Year of Release: 1967
We've already covered Brum psychedelic soul mod-poppers Double Feature on this blog with their brilliant version of Cat Stevens' "Baby Get Your Head Screwed On", and since we're now looking at their second and last release I suspect this is the final time we'll have cause to talk about them.
Whilst I wouldn't want to debate the relative musical merits of their two records, this is by far the more interesting release for fans of pop trivia. "Handbags and Gladrags", an evergreen song penned by Mike D'Abo of Manfred Mann, was first released by Chris Farlowe who managed a minor chart hit with it. However, if other sources are to be believed, D'Abo in fact intended Double Feature to record it first, but Andrew Oldham heard an early demo and nabbed it for Farlowe before they got a chance to do their stuff in the studio. The net result was a single issued on Deram which followed a few weeks in the wake of the other release and subsequently lost out.

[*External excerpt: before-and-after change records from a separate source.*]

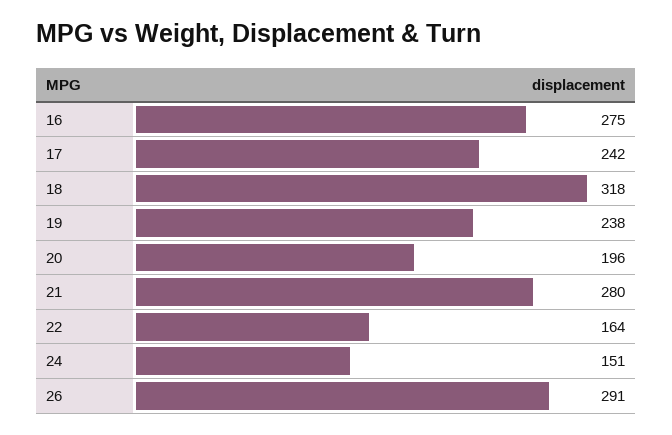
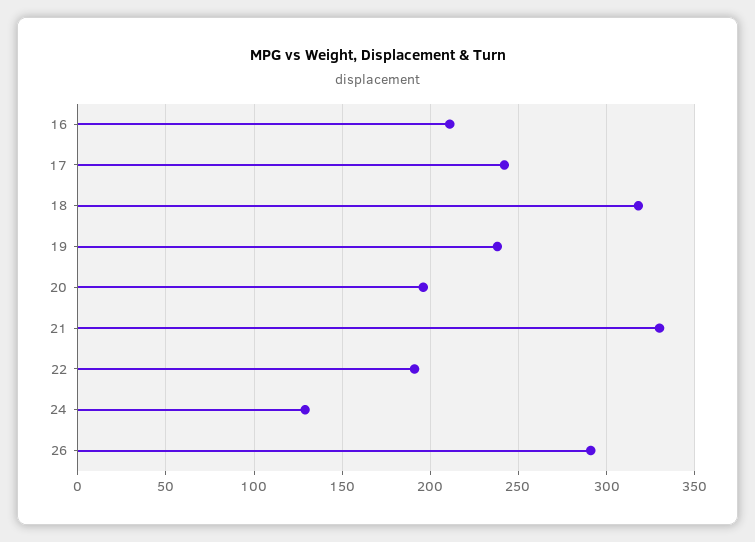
  {
-   "16": 275,
+   "16": 210,
    "17": 242,
    "18": 318,
    "19": 238,
    "20": 196,
-   "21": 280,
+   "21": 330,
-   "22": 164,
+   "22": 190,
-   "24": 151,
+   "24": 130,
    "26": 291
  }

If this is true, then we should possibly kick Andrew Oldham for interfering. Double Feature's version is a hell of a lot better - the woebegone moodiness of the hit recording is replaced by a looping, piano-led sprightliness, some more of that Move-esque cello work which featured on "BGYHSO", and a cracking, percussive urgency and biting vocal delivery. All the cover versions of "Handbags and Gladrags" we've been treated to since have largely drawn from the sweaty, last-number-of-the-night Farlowe blueprint, when this single clearly shows that it's possible to shake a certain amount of life into the track.

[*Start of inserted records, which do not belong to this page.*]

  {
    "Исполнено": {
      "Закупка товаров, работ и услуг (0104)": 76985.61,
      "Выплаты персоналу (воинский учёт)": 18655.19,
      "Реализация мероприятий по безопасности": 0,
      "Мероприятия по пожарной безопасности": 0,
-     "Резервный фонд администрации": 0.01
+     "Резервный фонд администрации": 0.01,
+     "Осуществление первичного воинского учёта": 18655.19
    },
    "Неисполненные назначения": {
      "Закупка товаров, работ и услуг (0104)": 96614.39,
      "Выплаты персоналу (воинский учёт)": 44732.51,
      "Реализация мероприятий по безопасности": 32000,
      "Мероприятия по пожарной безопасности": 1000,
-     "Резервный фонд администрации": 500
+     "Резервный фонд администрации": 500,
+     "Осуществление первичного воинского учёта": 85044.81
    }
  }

The B-side isn't bad either, "Just Another Lonely Night" being something you could easily imagine having been a Northern Soul spin. The more I hear of Double Feature, the more I wish they'd had a bit more of a career - either of their singles could have been hits, and the world would have been a better place if they were. Admittedly though, it's hard to imagine "The Office" using this version of "Handbags" as their template for the opening credits... but if the theme tune performer Big George had been forced to look elsewhere for moody inspiration, that might also have denied The Stereophonics one more unnecessary hit single with their particular facsimile. It's worth thinking about.